The Better Angels

21 Nov
Braydon Denney plays a young Abraham Lincoln, although he could be confused for a young Calvin Klein model

Braydon Denney plays a young Abraham Lincoln, although he could be confused for a young Calvin Klein model

There’s little debate as to which U.S. president is the defacto favorite of Hollywood. Abraham Lincoln wins, whether it’s John Ford’s Young Mr. Lincoln, starring a fresh-faced Henry Fonda, or Steven Spielberg’s Lincoln, which earned Oscar gold for Daniel Day Lewis. Then, there’s also the silly, senseless Abraham Lincoln: Vampire Slayer. For the life of me, I can’t think of one resonating picture about George Washington and that famous cherry tree. When it comes to presidential hagiography, it’s Honest Abe who gets the lion’s share of celluloid exposure.

Considering all the previous Lincoln biopics, A.J. Edwards’s The Better Angels is another creature entirely. As certain as there’s black and white — and we should mention that the film is shot entirely in black-and-white — it’s about a 13-year-old Abe without ever really mentioning the lad’s name. It would be unfair to callBetter Angels plotless, though it unfurls in arcane wisps and etherial shards that you really can’t call linear. But through Edwards’ careful guidance, the flick still manages to paint a visceral and comprehensive collage. One might label it a historical record in dreams, something that the trippy visualist Terrence Malick (Days of Heaven, The Tree of Life) made an art form, and, interestingly enough, he’s one of the film’s producers and worked with Edwards on To the Wonder.  

The Better Angels begins with a quick shot of the Lincoln Memorial in Washington, and with it we get a heavy gruff Kentucky drawl from Lincoln’s last surviving cousin, Dennis Hanks (Cameron Mitchell Williams), who lived with the young Abe (Braydon Denney) and his family for over a decade after his family perished. Then we’re transported to the bucolic woods, circa 1817 when the Lincolns moved from Kentucky to Indiana, with tall, sparsely-leafed trees that visually allow the potency of the late autumn sun to be captured on film. The slow pontificating voice-overs and tight focus on nature busy away as quiet business unfurls like a black-and-white extract from Malick’s New World 2005. The influences of the senior filmmaker are undeniable.

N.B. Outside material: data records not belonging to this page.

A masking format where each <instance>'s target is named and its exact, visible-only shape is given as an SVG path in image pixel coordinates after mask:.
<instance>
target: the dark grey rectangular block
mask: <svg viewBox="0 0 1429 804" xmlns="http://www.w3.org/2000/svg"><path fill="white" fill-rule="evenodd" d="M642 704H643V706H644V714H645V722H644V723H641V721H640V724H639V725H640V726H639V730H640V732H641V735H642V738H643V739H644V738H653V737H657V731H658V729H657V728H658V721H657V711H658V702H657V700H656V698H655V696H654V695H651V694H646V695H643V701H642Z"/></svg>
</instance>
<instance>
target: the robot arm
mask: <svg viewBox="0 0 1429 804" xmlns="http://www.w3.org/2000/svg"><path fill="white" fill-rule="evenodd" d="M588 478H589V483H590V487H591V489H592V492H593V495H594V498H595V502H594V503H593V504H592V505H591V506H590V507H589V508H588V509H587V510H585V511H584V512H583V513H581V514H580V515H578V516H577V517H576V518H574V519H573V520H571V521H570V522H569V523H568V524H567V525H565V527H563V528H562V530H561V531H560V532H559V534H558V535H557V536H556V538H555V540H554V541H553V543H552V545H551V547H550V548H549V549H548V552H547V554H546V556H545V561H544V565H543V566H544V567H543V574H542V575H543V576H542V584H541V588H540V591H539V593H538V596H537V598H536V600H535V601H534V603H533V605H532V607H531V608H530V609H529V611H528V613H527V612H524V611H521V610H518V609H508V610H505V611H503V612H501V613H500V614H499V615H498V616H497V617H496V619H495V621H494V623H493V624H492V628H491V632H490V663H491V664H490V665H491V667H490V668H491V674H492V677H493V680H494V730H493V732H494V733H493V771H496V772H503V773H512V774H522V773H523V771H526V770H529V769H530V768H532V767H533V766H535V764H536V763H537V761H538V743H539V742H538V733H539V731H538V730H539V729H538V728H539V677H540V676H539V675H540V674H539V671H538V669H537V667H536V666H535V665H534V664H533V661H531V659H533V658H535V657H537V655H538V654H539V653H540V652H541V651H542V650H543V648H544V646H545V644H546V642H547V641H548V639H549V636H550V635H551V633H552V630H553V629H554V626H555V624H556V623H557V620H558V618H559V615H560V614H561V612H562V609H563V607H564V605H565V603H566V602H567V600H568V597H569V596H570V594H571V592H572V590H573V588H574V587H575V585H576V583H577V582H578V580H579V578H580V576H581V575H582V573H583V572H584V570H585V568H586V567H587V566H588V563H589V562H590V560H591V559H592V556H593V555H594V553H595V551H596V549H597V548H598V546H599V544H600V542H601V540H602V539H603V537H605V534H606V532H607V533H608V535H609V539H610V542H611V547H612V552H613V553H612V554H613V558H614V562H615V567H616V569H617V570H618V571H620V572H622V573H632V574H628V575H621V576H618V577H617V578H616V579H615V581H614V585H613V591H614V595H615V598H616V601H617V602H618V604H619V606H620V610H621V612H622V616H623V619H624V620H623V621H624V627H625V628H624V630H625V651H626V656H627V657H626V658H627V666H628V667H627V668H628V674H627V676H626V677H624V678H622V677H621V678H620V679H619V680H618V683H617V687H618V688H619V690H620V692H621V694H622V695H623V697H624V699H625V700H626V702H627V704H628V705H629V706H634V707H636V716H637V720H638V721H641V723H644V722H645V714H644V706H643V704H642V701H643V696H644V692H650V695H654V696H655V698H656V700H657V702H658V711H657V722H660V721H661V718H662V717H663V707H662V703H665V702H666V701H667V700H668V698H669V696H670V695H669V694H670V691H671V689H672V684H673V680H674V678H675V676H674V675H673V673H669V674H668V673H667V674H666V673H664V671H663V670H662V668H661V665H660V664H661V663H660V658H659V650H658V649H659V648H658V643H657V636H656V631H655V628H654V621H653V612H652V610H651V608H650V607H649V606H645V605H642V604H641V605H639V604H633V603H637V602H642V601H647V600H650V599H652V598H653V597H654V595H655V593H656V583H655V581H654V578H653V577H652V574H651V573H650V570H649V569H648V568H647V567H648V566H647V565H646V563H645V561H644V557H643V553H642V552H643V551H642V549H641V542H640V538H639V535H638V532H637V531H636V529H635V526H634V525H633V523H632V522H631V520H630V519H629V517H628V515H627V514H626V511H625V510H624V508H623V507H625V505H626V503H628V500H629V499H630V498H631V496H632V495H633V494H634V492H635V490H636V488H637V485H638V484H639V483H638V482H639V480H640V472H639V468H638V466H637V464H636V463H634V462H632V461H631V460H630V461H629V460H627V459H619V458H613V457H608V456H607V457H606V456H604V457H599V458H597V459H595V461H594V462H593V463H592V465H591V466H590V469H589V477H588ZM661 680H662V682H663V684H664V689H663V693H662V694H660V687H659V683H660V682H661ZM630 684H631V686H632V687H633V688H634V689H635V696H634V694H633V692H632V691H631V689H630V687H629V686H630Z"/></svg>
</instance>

The film’s overall binding theme, underlined by the title and Lincoln’s well known snippet, “All that I am or hope to be, I owe to my angel mother,” places a square onus upon Abe’s mom (indie darling Brit Marling). She’s angelic to nearly an idyllic degree, giving and warm, uneducated and open, and fully aware of the seeds of something more within her son. But with such build up of the bond between mother and 10-year-old son, things suddenly go poof. The Lincolns, as history has it, are poisoned by tainted cow’s milk and fall ill. After a nightmarish sequence worthy ofJacob’s Ladder, Nancy Lincoln dies. The film’s barely begun and the motif seems irreparably fractured — unless all the celestial hype is intended to be Nancy shining down on the young Abe?

Abe’s father Tom (Jason Clarke, the blue eyed torturer in Zero Dark Thirty), stern and focused, returns to Kentucky to garner a new wife (Diane Kruger), who in terms of Abe, fills the same role, wandering the woods and attempting to answer questions about the universe and the nature of man. She too holds the boy with regard, much to the chagrin of Abe’s new stepbrothers. The film hints that there was much debate over the merits of the young and tacit Abe. One of his supporters, the local school teacher Mr. Crawford (Wes Bentley), notices the young Lincoln’s greatness. And despite a somewhat apathetic Tom, Abe’s father also senses the future president’s eminence. But the odd little stumbling block within Better Angels is that all this praise of promise and prowess heaped upon little Abe comes foisted through narration and not felt through Edwards’s vignettes of vaporous prose and shadowy imagery.

Going one step further, Denney simply looks nothing like Lincoln, an unattractive man if there ever was one. The actor who plays the young icon looks something like a Calvin Klein model as he stands taut in his suspenders and ready to hold his own against a much bigger foe in a grapple. There’s no connection to the Lincoln that Lewis rendered or even Fonda. The bread crumbs from here to there are gone, eaten by marauding crows. The one scene that connects us back to the man honored in stone on the Potomac River, comes when Abe, on a walkabout of sorts, passes out at the base of a tree in the far woods and is awakened by a passing succession of shackled slaves. The low angle cinematography by Matthew J. Lloyd sends it home poignantly, but given Lincoln’s monumental sacrifice and historical gains, such alluring devices from Malick’s arsenal, feel twee and insincere, as if squeezing sustenance from a stone. The film’s end reflects its start within historical context and relativity. And despite the in between, which lingers as a beguiling experience, the broader scope is curious without provoking curiosity.